*** Opening of Data extracts ***

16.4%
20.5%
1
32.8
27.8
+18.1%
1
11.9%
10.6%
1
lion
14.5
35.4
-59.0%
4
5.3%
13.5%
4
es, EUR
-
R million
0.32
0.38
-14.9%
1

*** Close of Data extracts ***

Update the data above by replacing "million" with "thousand" wherever it occurs. Leave every other line and character unchanged.

16.4%
20.5%
1
32.8
27.8
+18.1%
1
11.9%
10.6%
1
lion
14.5
35.4
-59.0%
4
5.3%
13.5%
4
es, EUR
-
R thousand
0.32
0.38
-14.9%
1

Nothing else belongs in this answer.